I recently had to move my peppers inside because the nights were hitting 45 degrees only peaking at 70 tops by 3 in the afternoon (damn Pennsylvania). However I am starting to notice that seemingly healthy leaves are falling off fairly easily if brushed against. What would be the primary culprit after only a few days inside?
 
The plants are currently in my unfinished basement  under some generic shop lights while my grow lights are en route. Problem is they will not be here for at least a week. I have not been watering them since the soil seems a moderate wetness and do not want to over-saturate them. I also sprayed for aphids using an organic oil based spray and it seems to have killed off any remaining buggers. This leads me to believe it is either a light or temp issue but maybe I am wrong? Could it simply be shock?
 
~PB
 
I'm in Cleveland, OH and can tell you it's ok to leave them outside a bit longer. Chile plants don't like their roots to get below 50F on a consistent basis - night time temps getting below 50F is ok as long as it's warming up during the day. 
 
Regarding your leaves dropping, could be any number of things - pics will help. Let's start with watering, though. There are two things that can reliably tell you when it's time to water. The first is the leaves starting to droop. The second is the weight of the pot. Leaves drooping is easy. Weight of the pot - water well, until the water runs freely from the drain holes. Pick the pot up off the ground just a tad and make note of how heavy it is. Wait until the leaves droop just a tad, then pick the pot up again, noting how light it is compared to when you first watered it. You want the pot to get just about that light before watering it again, every time. The surface wetness isn't reliable, as the water can only be at the top (say from a rain), or hidden deep inside (after you've watered.) Weight and/or leaf droop are the only really reliable methods. The most common sign of overwatering is leaves turning yellow - were your leaves starting to yellow?
 
Other than that, it sounds like the most likely culprit is underwatering at this point. However, the thing to know about aphids is they are nasty little creatures that multiply at a great rate and are very difficult to eradicate. Their eggs often are not affected by pesticides. To truly eradicate them with pesticides,  you have to spray and spray and spray and spray and..... you get the idea. So yes, the problem could be the aphids. Or a combo of aphids and not watering enough once you moved them inside. There's a good chance you turned the heater on inside your house, and it's drying up the pots faster than you realized. d
 
I'm certainly not one of the experts here, but I do know that whenever you first transplant a plant it's good to give them extra water to help their roots gain the extra energy they need to adjust to the new soil, etc. It could be a temperature as well, definitely. I made the mistake of not acclimatizing the young pepper plants I had in my outdoor garden and ended up losing 3/4 of them. Somehow a Bell pepper managed to survive, though it isn't been a while and it isn't really started to show new leaves yet. :)
 
*cough* What geeme said ^ :)
 
You moved it inside. The sun is no longer available.
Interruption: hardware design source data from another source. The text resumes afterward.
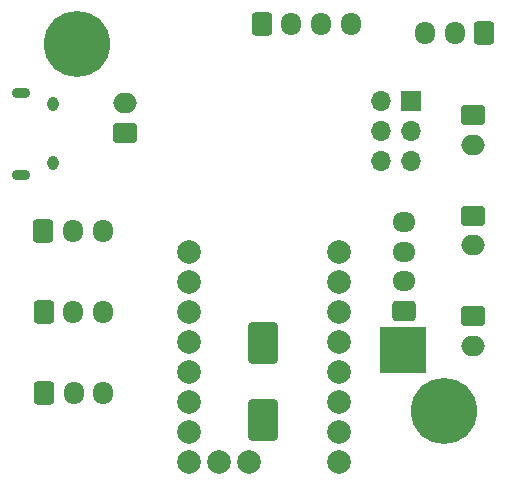
<source format=gbr>
%TF.GenerationSoftware,KiCad,Pcbnew,(6.0.2)*%
%TF.CreationDate,2022-03-22T21:07:05-04:00*%
%TF.ProjectId,turbocan,74757262-6f63-4616-9e2e-6b696361645f,rev?*%
%TF.SameCoordinates,Original*%
%TF.FileFunction,Soldermask,Bot*%
%TF.FilePolarity,Negative*%
%FSLAX46Y46*%
G04 Gerber Fmt 4.6, Leading zero omitted, Abs format (unit mm)*
G04 Created by KiCad (PCBNEW (6.0.2)) date 2022-03-22 21:07:05*
%MOMM*%
%LPD*%
G01*
G04 APERTURE LIST*
G04 Aperture macros list*
%AMRoundRect*
0 Rectangle with rounded corners*
0 $1 Rounding radius*
0 $2 $3 $4 $5 $6 $7 $8 $9 X,Y pos of 4 corners*
0 Add a 4 corners polygon primitive as box body*
4,1,4,$2,$3,$4,$5,$6,$7,$8,$9,$2,$3,0*
0 Add four circle primitives for the rounded corners*
1,1,$1+$1,$2,$3*
1,1,$1+$1,$4,$5*
1,1,$1+$1,$6,$7*
1,1,$1+$1,$8,$9*
0 Add four rect primitives between the rounded corners*
20,1,$1+$1,$2,$3,$4,$5,0*
20,1,$1+$1,$4,$5,$6,$7,0*
20,1,$1+$1,$6,$7,$8,$9,0*
20,1,$1+$1,$8,$9,$2,$3,0*%
G04 Aperture macros list end*
%ADD10C,5.600000*%
%ADD11O,0.950000X1.250000*%
%ADD12O,1.550000X0.890000*%
%ADD13C,0.600000*%
%ADD14R,4.000000X4.000000*%
%ADD15RoundRect,0.250000X0.725000X-0.600000X0.725000X0.600000X-0.725000X0.600000X-0.725000X-0.600000X0*%
%ADD16O,1.950000X1.700000*%
%ADD17RoundRect,0.250000X-0.600000X-0.725000X0.600000X-0.725000X0.600000X0.725000X-0.600000X0.725000X0*%
%ADD18O,1.700000X1.950000*%
%ADD19RoundRect,0.250000X-0.750000X0.600000X-0.750000X-0.600000X0.750000X-0.600000X0.750000X0.600000X0*%
%ADD20O,2.000000X1.700000*%
%ADD21RoundRect,0.250000X0.600000X0.725000X-0.600000X0.725000X-0.600000X-0.725000X0.600000X-0.725000X0*%
%ADD22C,2.000000*%
%ADD23RoundRect,0.250000X1.000000X-1.500000X1.000000X1.500000X-1.000000X1.500000X-1.000000X-1.500000X0*%
%ADD24RoundRect,0.250000X0.750000X-0.600000X0.750000X0.600000X-0.750000X0.600000X-0.750000X-0.600000X0*%
%ADD25R,1.700000X1.700000*%
%ADD26O,1.700000X1.700000*%
G04 APERTURE END LIST*
D10*
%TO.C,H4*%
X51000000Y-51000000D03*
%TD*%
%TO.C,H1*%
X20000000Y-20000000D03*
%TD*%
D11*
%TO.C,J1*%
X17940000Y-25075000D03*
D12*
X15240000Y-24075000D03*
X15240000Y-31075000D03*
D11*
X17940000Y-30075000D03*
%TD*%
D13*
%TO.C,U7*%
X48102123Y-46542709D03*
X48102123Y-45856909D03*
X47086123Y-45856909D03*
D14*
X47594123Y-45856909D03*
D13*
X48102123Y-45171109D03*
X47086123Y-45171109D03*
X47086123Y-46542709D03*
%TD*%
D15*
%TO.C,J2*%
X47625000Y-42545000D03*
D16*
X47625000Y-40045000D03*
X47625000Y-37545000D03*
X47625000Y-35045000D03*
%TD*%
D17*
%TO.C,J10*%
X35620000Y-18305000D03*
D18*
X38120000Y-18305000D03*
X40620000Y-18305000D03*
X43120000Y-18305000D03*
%TD*%
D19*
%TO.C,J11*%
X53500000Y-26000000D03*
D20*
X53500000Y-28500000D03*
%TD*%
D19*
%TO.C,J12*%
X53500000Y-34500000D03*
D20*
X53500000Y-37000000D03*
%TD*%
D19*
%TO.C,J13*%
X53493654Y-43021373D03*
D20*
X53493654Y-45521373D03*
%TD*%
D21*
%TO.C,J14*%
X54454261Y-18997116D03*
D18*
X51954261Y-18997116D03*
X49454261Y-18997116D03*
%TD*%
D22*
%TO.C,U2*%
X42120000Y-37540000D03*
X42120000Y-40080000D03*
X42120000Y-42620000D03*
X42120000Y-45160000D03*
X42120000Y-47700000D03*
X42120000Y-50240000D03*
X42120000Y-52780000D03*
X42120000Y-55320000D03*
X29420000Y-37540000D03*
X29420000Y-40080000D03*
X29420000Y-42620000D03*
X29420000Y-45160000D03*
X29420000Y-47700000D03*
X29420000Y-50240000D03*
X29420000Y-52780000D03*
X29420000Y-55320000D03*
X34500000Y-55320000D03*
X31960000Y-55320000D03*
%TD*%
D23*
%TO.C,C21*%
X35700000Y-51800000D03*
X35700000Y-45300000D03*
%TD*%
D17*
%TO.C,J8*%
X17189203Y-49543659D03*
D18*
X19689203Y-49543659D03*
X22189203Y-49543659D03*
%TD*%
D17*
%TO.C,J3*%
X17125000Y-35765000D03*
D18*
X19625000Y-35765000D03*
X22125000Y-35765000D03*
%TD*%
D24*
%TO.C,J9*%
X24000000Y-27490000D03*
D20*
X24000000Y-24990000D03*
%TD*%
D17*
%TO.C,J7*%
X17165000Y-42640000D03*
D18*
X19665000Y-42640000D03*
X22165000Y-42640000D03*
%TD*%
D25*
%TO.C,J15*%
X48265000Y-24780000D03*
D26*
X45725000Y-24780000D03*
X48265000Y-27320000D03*
X45725000Y-27320000D03*
X48265000Y-29860000D03*
X45725000Y-29860000D03*
%TD*%
M02*

</source>
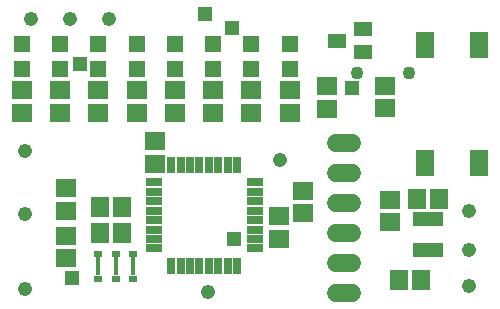
<source format=gts>
G75*
G70*
%OFA0B0*%
%FSLAX24Y24*%
%IPPOS*%
%LPD*%
%AMOC8*
5,1,8,0,0,1.08239X$1,22.5*
%
%ADD10R,0.0671X0.0592*%
%ADD11R,0.0552X0.0552*%
%ADD12C,0.0600*%
%ADD13R,0.0580X0.0300*%
%ADD14R,0.0300X0.0580*%
%ADD15R,0.0592X0.0671*%
%ADD16R,0.0631X0.0907*%
%ADD17R,0.0198X0.0474*%
%ADD18R,0.0315X0.0197*%
%ADD19R,0.0157X0.0630*%
%ADD20R,0.0631X0.0474*%
%ADD21C,0.0434*%
%ADD22R,0.0476X0.0476*%
%ADD23C,0.0476*%
D10*
X002742Y002016D03*
X002742Y002764D03*
X002742Y003609D03*
X002742Y004357D03*
X002542Y006876D03*
X002542Y007624D03*
X003817Y007624D03*
X003817Y006876D03*
X005092Y006876D03*
X005092Y007624D03*
X006367Y007624D03*
X006367Y006876D03*
X005692Y005924D03*
X005692Y005176D03*
X007642Y006876D03*
X007642Y007624D03*
X008917Y007624D03*
X008917Y006876D03*
X010192Y006876D03*
X010192Y007624D03*
X011442Y007749D03*
X011442Y007001D03*
X013352Y007026D03*
X013352Y007774D03*
X010642Y004274D03*
X010642Y003526D03*
X009842Y003424D03*
X009842Y002676D03*
X013542Y003226D03*
X013542Y003974D03*
X001267Y006876D03*
X001267Y007624D03*
D11*
X001267Y008337D03*
X001267Y009163D03*
X002542Y009163D03*
X002542Y008337D03*
X003817Y008337D03*
X003817Y009163D03*
X005092Y009163D03*
X005092Y008337D03*
X006367Y008337D03*
X006367Y009163D03*
X007642Y009163D03*
X007642Y008337D03*
X008917Y008337D03*
X008917Y009163D03*
X010192Y009163D03*
X010192Y008337D03*
D12*
X011732Y005875D02*
X012252Y005875D01*
X012252Y004875D02*
X011732Y004875D01*
X011732Y003875D02*
X012252Y003875D01*
X012252Y002875D02*
X011732Y002875D01*
X011732Y001875D02*
X012252Y001875D01*
X012252Y000875D02*
X011732Y000875D01*
D13*
X009032Y002348D03*
X009032Y002663D03*
X009032Y002978D03*
X009032Y003293D03*
X009032Y003607D03*
X009032Y003922D03*
X009032Y004237D03*
X009032Y004552D03*
X005652Y004552D03*
X005652Y004237D03*
X005652Y003922D03*
X005652Y003607D03*
X005652Y003293D03*
X005652Y002978D03*
X005652Y002663D03*
X005652Y002348D03*
D14*
X006239Y001760D03*
X006554Y001760D03*
X006869Y001760D03*
X007184Y001760D03*
X007499Y001760D03*
X007814Y001760D03*
X008129Y001760D03*
X008444Y001760D03*
X008444Y005140D03*
X008129Y005140D03*
X007814Y005140D03*
X007499Y005140D03*
X007184Y005140D03*
X006869Y005140D03*
X006554Y005140D03*
X006239Y005140D03*
D15*
X004616Y003725D03*
X003868Y003725D03*
X003868Y002875D03*
X004616Y002875D03*
X013818Y001300D03*
X014566Y001300D03*
X014418Y004000D03*
X015166Y004000D03*
D16*
X014716Y005181D03*
X016487Y005181D03*
X016487Y009119D03*
X014716Y009119D03*
D17*
X014792Y003339D03*
X014989Y003339D03*
X015185Y003339D03*
X014595Y003339D03*
X014398Y003339D03*
X014398Y002284D03*
X014595Y002284D03*
X014792Y002284D03*
X014989Y002284D03*
X015185Y002284D03*
D18*
X004982Y002163D03*
X004392Y002163D03*
X003801Y002163D03*
X003801Y001337D03*
X004392Y001337D03*
X004982Y001337D03*
D19*
X004982Y001750D03*
X004392Y001750D03*
X003801Y001750D03*
D20*
X011784Y009275D03*
X012650Y008901D03*
X012650Y009649D03*
D21*
X012426Y008200D03*
X014158Y008200D03*
D22*
X012267Y007700D03*
X008267Y009700D03*
X007367Y010150D03*
X003192Y008500D03*
X008342Y002650D03*
X002942Y001350D03*
D23*
X001367Y001000D03*
X001367Y003500D03*
X001367Y005600D03*
X001567Y010000D03*
X002867Y010000D03*
X004167Y010000D03*
X009867Y005300D03*
X007467Y000900D03*
X016167Y001100D03*
X016167Y002300D03*
X016167Y003600D03*
M02*

</source>
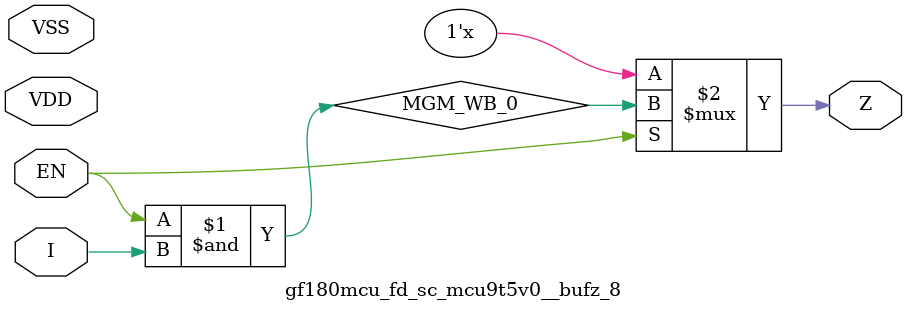
<source format=v>

module gf180mcu_fd_sc_mcu9t5v0__bufz_8( EN, I, Z, VDD, VSS );
input EN, I;
inout VDD, VSS;
output Z;

	wire MGM_WB_0;

	wire MGM_WB_1;

	and MGM_BG_0( MGM_WB_0, EN, I );

	not MGM_BG_1( MGM_WB_1, EN );

	bufif0 MGM_BG_2( Z, MGM_WB_0,MGM_WB_1 );

endmodule

</source>
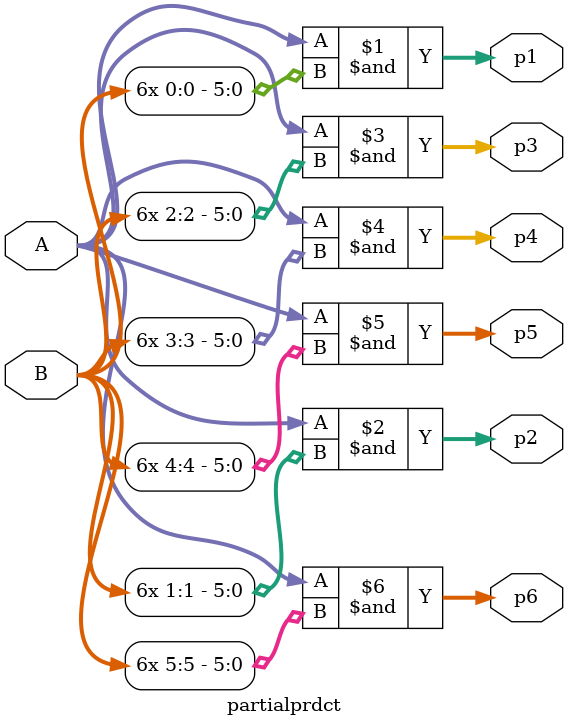
<source format=v>
`timescale 1ns / 1ps
module partialprdct(input [5:0]A,B,output [5:0] p1,p2,p3,p4,p5,p6
    );
assign p1 = A&{6{B[0]}},
       p2 = A&{6{B[1]}},
		 p3 = A&{6{B[2]}},
		 p4 = A&{6{B[3]}},
		 p5 = A&{6{B[4]}},
		 p6 = A&{6{B[5]}};

endmodule

</source>
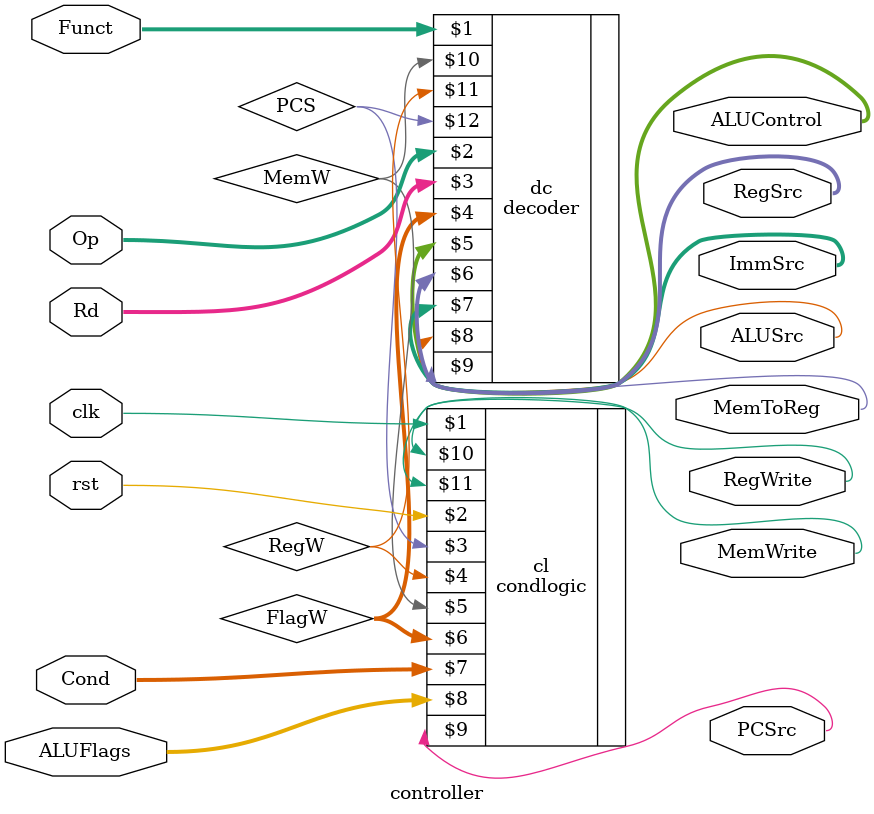
<source format=sv>
module controller(input logic clk, rst,
		  input logic [3:0] Cond, ALUFlags,
		  input logic [1:0] Op,
		  input logic [5:0] Funct,
		  input logic [3:0] Rd,
		  output logic PCSrc, RegWrite, MemWrite, MemToReg, ALUSrc,
		  output logic [1:0] ImmSrc, RegSrc, ALUControl);

   logic PCS, RegW, MemW;
   logic [1:0] FlagW;
   
   decoder dc (Funct, Op, Rd, FlagW, ALUControl, RegSrc, ImmSrc, ALUSrc, MemToReg, MemW, RegW, PCS);
   condlogic cl (clk, rst, PCS, RegW, MemW, FlagW, Cond, ALUFlags, PCSrc, RegWrite, MemWrite);
   
endmodule // controller

</source>
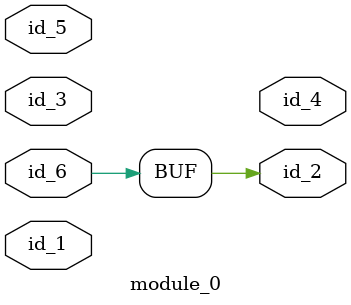
<source format=v>
`timescale 1 ps / 1ps
module module_0 (
    id_1,
    id_2,
    id_3,
    id_4,
    id_5,
    id_6
);
  input id_6;
  inout id_5;
  output id_4;
  input id_3;
  output id_2;
  input id_1;
  assign id_2 = id_6;
endmodule

</source>
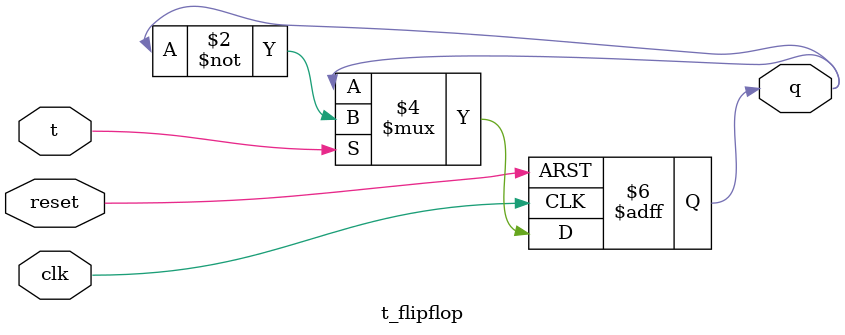
<source format=v>
module t_flipflop(
	input clk,
	input reset,
	input t,
	output reg q
);

always@(posedge clk or posedge reset) begin
	if (reset)
		q <= 0;
	else if (t)
		q <= ~q;
	else
		q <= q;

end

endmodule

</source>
You have massive muscles and no longer lift 400 pounds on a daily basis, they turn to fat.

Leaves drop because you didn't prune when you moved them in and they don't need as many leaves nor do they want to support/feed them all with less light.
The plant will be fine until your new lights get there.
 
could also be to the soil being too wet.  Outside the sun helps dry it off.  Depending on your indoor water cycle they could have wet feet since it takes longer for soil to dry out indoors. Add an oscillating fan to help with that and monitor soil mositure
 
geeme said:
I'm in Cleveland, OH and can tell you it's ok to leave them outside a bit longer. Chile plants don't like their roots to get below 50F on a consistent basis - night time temps getting below 50F is ok as long as it's warming up during the day. 
 
Are you sure? I thought most peppers did not want to go consistently below 60F, especially the Bhuts and Scorps?
 
At this point would I cause more shock by putting them back outside? My lights should be in no later than the 20th.